Plate of seasoned cooked shrimp served over mixed greens, sliced cucumber, and yellow cherry tomatoes

Bright and refreshing shrimp served over crisp cucumber and greens for a clean, protein-forward Phase 4 meal.

This bright, refreshing salad combines juicy pan-seared shrimp with crisp cucumber, fresh tomato, and parsley for a clean, flavorful Phase 4 meal. A simple lemon–olive oil dressing keeps everything light while letting the fresh ingredients shine. It’s quick, satisfying, and perfect for warm-weather days or anytime you want something fresh and high-protein.

Ingredients

Women’s Serving (~520–560 kcal)

  • 4 oz shrimp, peeled and deveined

  • 2 cups chopped salad mix:

    • 1 cup chopped cucumber

    • ½–1 cup chopped tomato

    • 2–3 tbsp chopped parsley

  • 1–2 tsp olive oil

  • 1–2 tsp lemon juice

  • Pink salt and black pepper to taste

  • Optional: garlic powder, onion powder, or red pepper flakes

Men’s Serving (~640–680 kcal)

  • 6 oz shrimp

  • 2½–3 cups chopped salad mix:

    • 1½ cups cucumber

    • 1 cup tomato

    • ¼ cup parsley

  • 2 tsp olive oil

  • 1–2 tsp lemon juice

  • Salt and pepper to taste

  • Optional seasonings

Instructions

Cook the Shrimp

  1. Heat a nonstick pan over medium heat.

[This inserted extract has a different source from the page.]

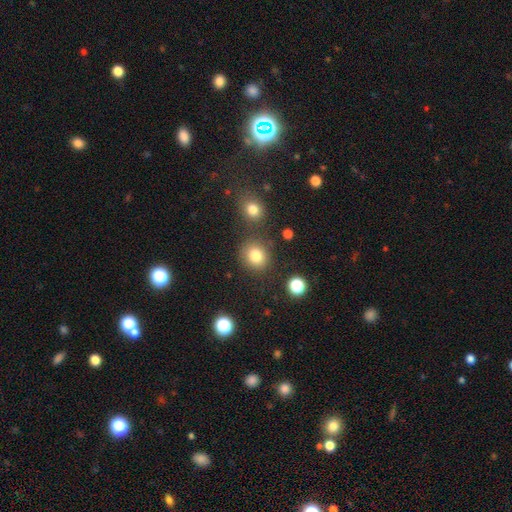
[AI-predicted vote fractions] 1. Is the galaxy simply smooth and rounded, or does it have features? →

  2. Season the shrimp with salt, pepper, and a pinch of garlic powder.

  3. Pan-sear for 2–3 minutes per side, until pink and cooked through.

  4. Remove from heat and set aside.

Make the Salad

  1. Chop the cucumber, tomato, and parsley.

  2. Add them to a bowl and toss with olive oil and lemon juice.

  3. Season with salt and pepper.

Assemble

  1. Plate the salad.

  2. Add the warm shrimp over the top.

  3. Add more lemon or seasoning if desired.

  4. Serve immediately.

Tips

  • Add a sprinkle of red pepper flakes for a spicy kick.

  • Use cherry tomatoes for extra sweetness and crunch.

  • Chill the chopped veggies before assembling for a colder, crisper salad.

  • For more brightness, finish with a zest of lemon or a few leaves of fresh mint.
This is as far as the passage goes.